Jenna could have reassured him. There were only five cabins down here in the belly of the ship and only hers and the one across the hall from her were occupied. “But?” she prompted.

“It’s a little creepy down here, don’t you think? I mean, you can hear the water battering against the hull and it’s so…dark.”

She’d been thinking the same thing only moments before and still she said, “Well, it’s got to be better than crew quarters, right? I mean, I used to work on ships and we were always on the lowest deck.”

“Not us,” he said, “crew quarters are one deck up from here.”

“Fabulous,” Jenna muttered, thinking that even the people who worked for Nick Falco were getting more sleep on this cruise than she was.

The door opened and a fortyish woman in a robe poked her head out and smiled. “Oh, thank God,” the older blonde said. “I heard voices out here and I was half-afraid the ship was haunted.”

“No, ma’am.” The waiter stiffened to attention as if just remembering what he’d come below for. He shot Jenna a hopeful look, clearly asking that she not rat him out for standing around having a conversation. “I’ve got breakfast for two here, as you requested.”

“Great,” the blonde said, opening the door wider. “Just…” She stopped. “I have no idea where you can put it. Find a place, okay?”

While the waiter disappeared into the cabin, the blonde stuck out one hand to Jenna. “Hi, I’m Mary Curran. My husband, Joe, and I are on vacation.”

“Jenna Baker,” she said, shaking the other woman’s hand. “Maybe I’ll see you abovedecks?”

“Won’t see much of me down here, I can tell you,” Mary admitted with a shudder as she tightened the sash on her blue terry-cloth robe. “Way too creepy, but-” she shrugged “-the important thing is, we’re on a cruise. We only have to sleep here, after all, and I intend to get our money’s worth out of this trip.”

“Funny,” Jenna said with a smile. “I was just telling myself the same thing.”

She left Mary to her breakfast and headed for the elevator that would carry her up and out of the darkness. She clutched the envelope that she would have delivered to Nick and steeled herself for the day to come. The elevator lurched into motion and she tapped her foot as she rose from the bowels of the ship. What she needed now was some air, lots of coffee and a pastry or two. Then, later, after Nick had read her letter, she would be ready. Ready to face the beast. To beard the lion in his den. To look into Nick’s pale blue eyes and demand that he do the right thing.

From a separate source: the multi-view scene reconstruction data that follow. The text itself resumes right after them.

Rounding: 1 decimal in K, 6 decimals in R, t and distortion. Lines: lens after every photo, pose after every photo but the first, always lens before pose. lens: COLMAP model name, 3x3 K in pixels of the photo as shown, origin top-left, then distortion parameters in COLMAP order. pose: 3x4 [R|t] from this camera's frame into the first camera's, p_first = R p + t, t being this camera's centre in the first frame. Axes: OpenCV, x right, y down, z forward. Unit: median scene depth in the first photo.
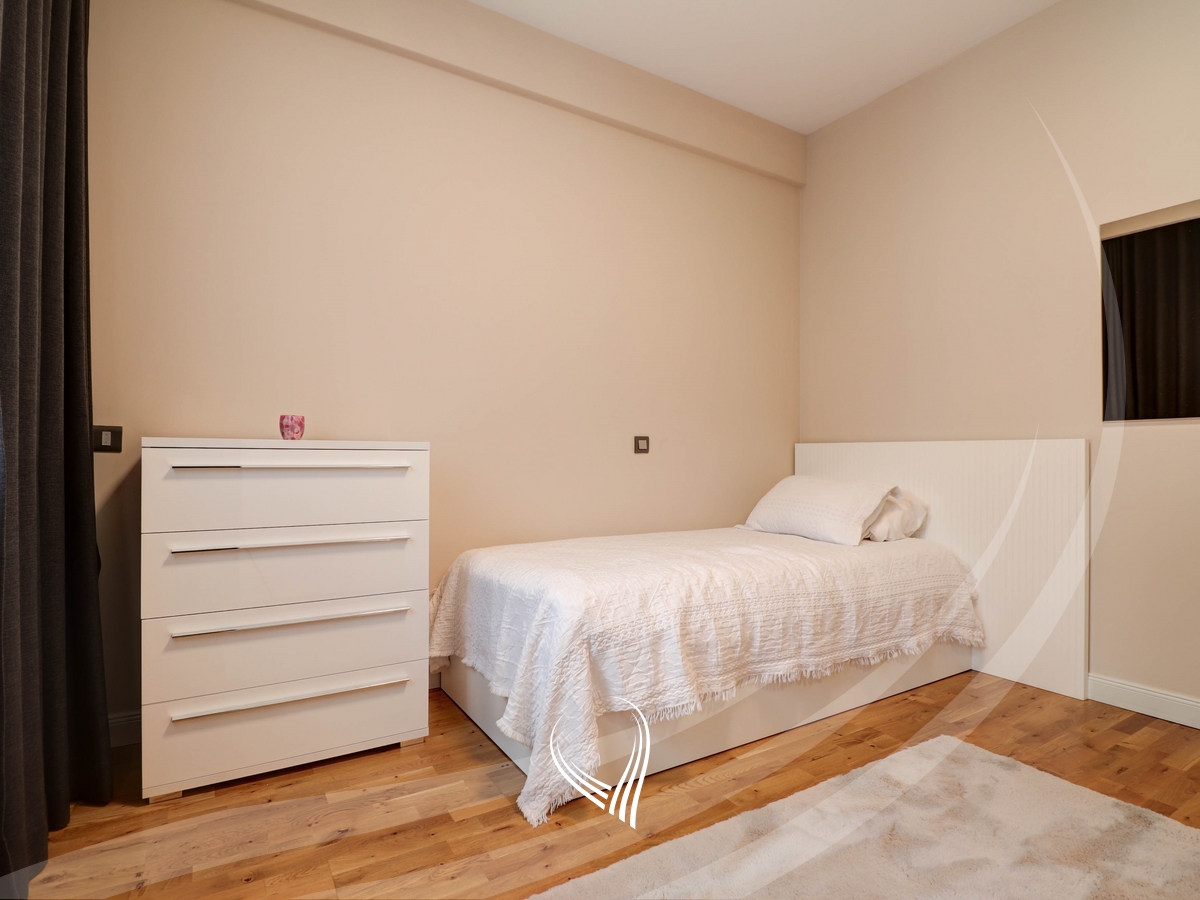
lens RADIAL K [[626.4, 0, 600.0], [0, 626.4, 450.0], [0, 0, 1]] dist [0.002462, -0.014741]
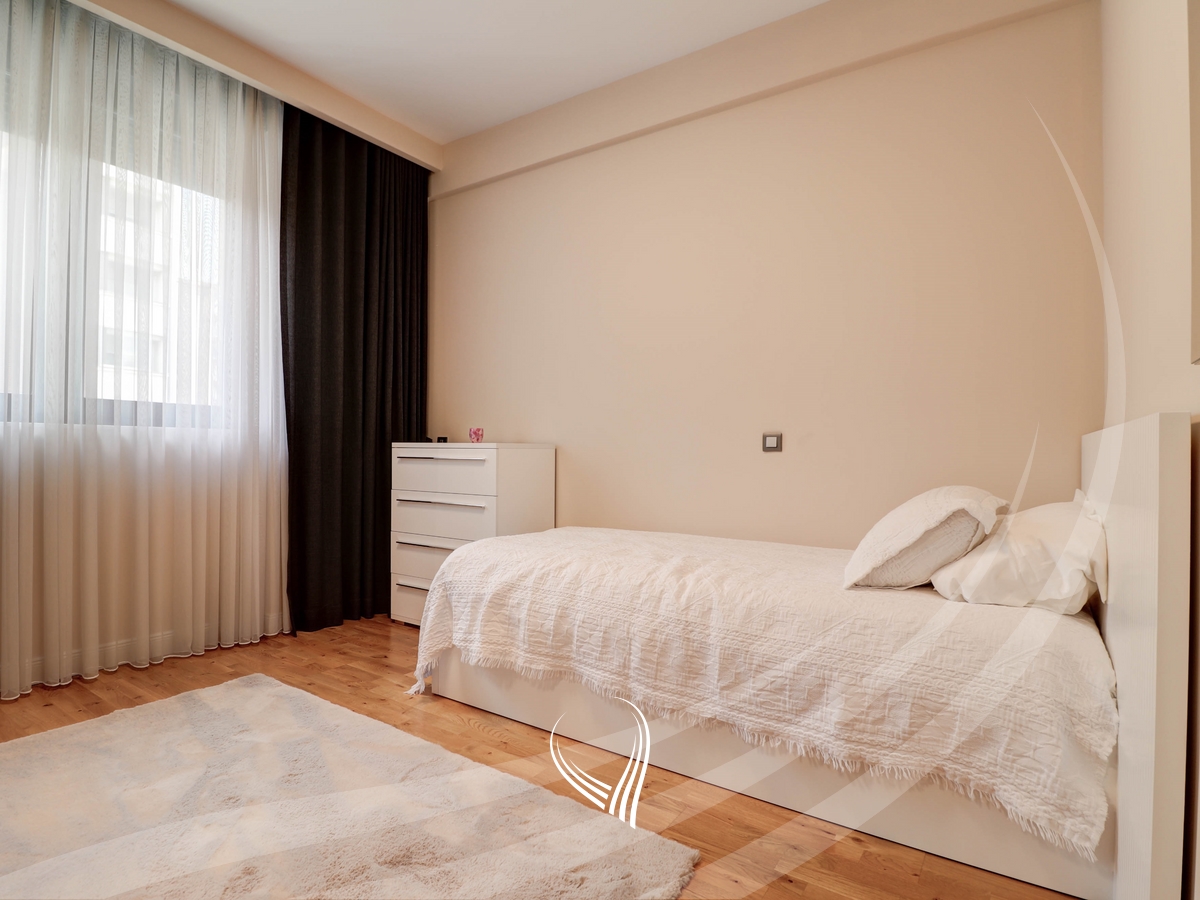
lens RADIAL K [[626.4, 0, 600.0], [0, 626.4, 450.0], [0, 0, 1]] dist [0.002462, -0.014741]
pose [[0.416963, -0.003573, -0.908916, 0.990153], [-0.001789, 0.999987, -0.004751, 0.008481], [0.908922, 0.003607, 0.416951, 0.524675]]
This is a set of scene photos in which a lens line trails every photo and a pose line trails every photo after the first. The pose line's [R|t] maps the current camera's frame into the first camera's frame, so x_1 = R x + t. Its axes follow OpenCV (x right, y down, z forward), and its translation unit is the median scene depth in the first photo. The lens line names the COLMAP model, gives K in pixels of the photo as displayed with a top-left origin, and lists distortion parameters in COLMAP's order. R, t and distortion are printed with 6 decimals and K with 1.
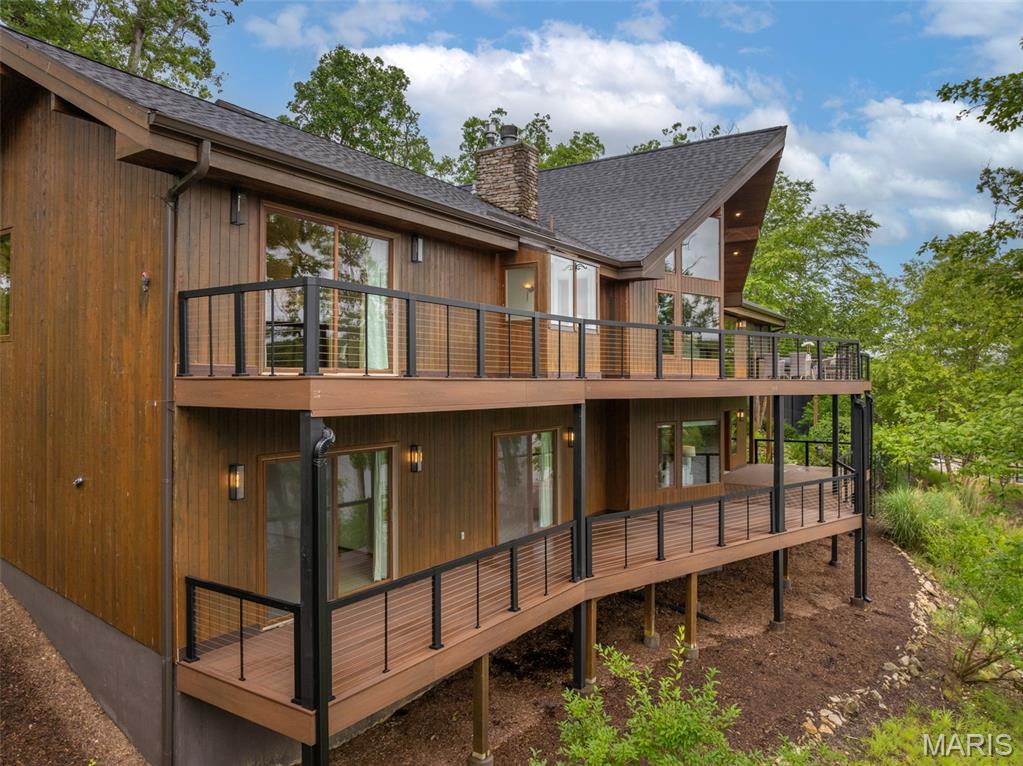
lens RADIAL K [[721.5, 0, 511.6], [0, 721.5, 384.6], [0, 0, 1]] dist [-0.039000, 0.007663]
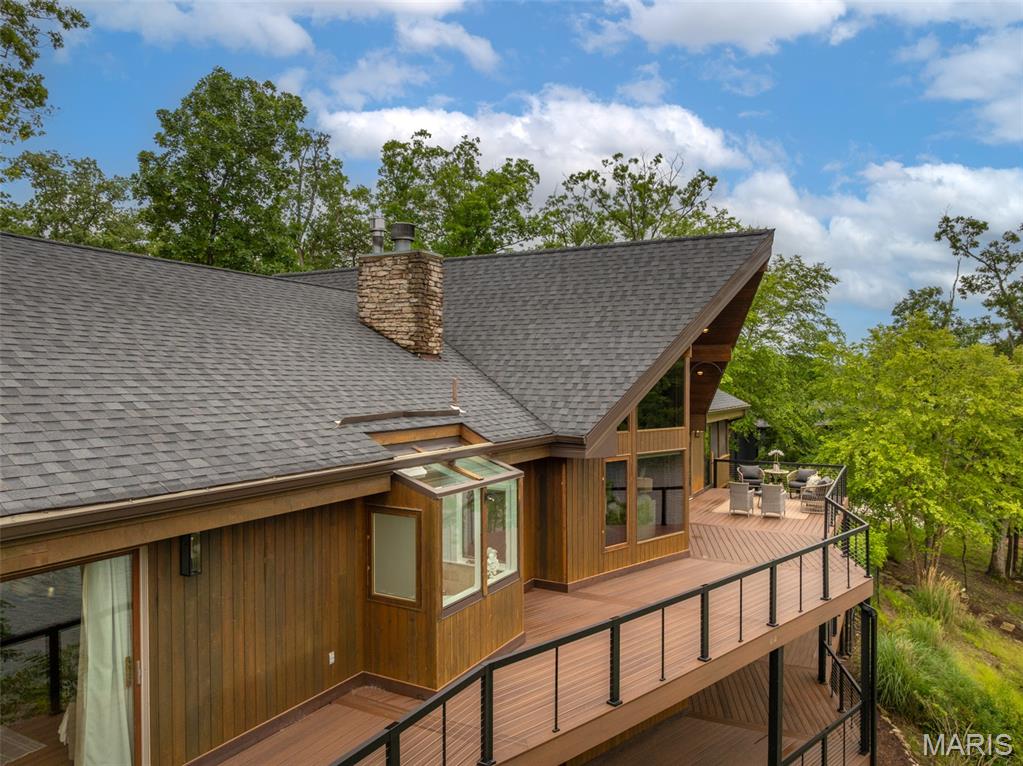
lens RADIAL K [[721.5, 0, 512.4], [0, 721.5, 379.7], [0, 0, 1]] dist [-0.039000, 0.007663]
pose [[0.996011, 0.001994, 0.089208, 0.018739], [-0.001936, 0.999998, -0.000737, -0.090139], [-0.089209, 0.000562, 0.996013, 0.119823]]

“Or,” Jenna swore as the doors shushed open and she stepped into the sunlight and tipped her face up to the sky, “I will so make him pay.”

“The sound system for the stage on the Calypso Deck has a hiccup or two, but the techs say they’ll have it fixed before showtime.”

“Good.” Nick Falco sat back in his maroon leather chair and folded his hands atop his belly as he listened to his assistant, Teresa Hogan, rattle off her daily report. It was only late morning and together they’d already handled a half-dozen crises. “I don’t want any major issues,” he told her. “I know this is the shakedown cruise, but I don’t want our passengers feeling like they’re guinea pigs.”

“They won’t. The ship’s looking good and you know it,” Teresa said with a confident smile. “We’ve got a few minor glitches, but nothing we can’t handle. If there were real trouble, we never would have left port last night.”

“I know,” he said, glancing over his shoulder at the white caps dancing across the surface of the ocean. “Just make sure we stay one step ahead of any of those glitches.”

“Don’t I always?”

“Yeah,” he said with a nod of approval. “You do.”

Teresa was in her late fifties, had short, dark hair, sharp green eyes and the organizational skills of a field general. She took crap from no one, Nick included, and had the loyalty and tenacity of a hungry pit bull. She’d been with him for eight years-ever since her husband had died and she’d come looking for a job that would give her adventure.

She’d gotten it. And she’d also become Nick’s trusted right arm.

“The master chef on the Paradise Deck is complaining about the new Vikings,” she was saying, flipping through the papers attached to her ever present clipboard.

Nick snorted. “Most expensive stoves on the planet and there’s something wrong with them?”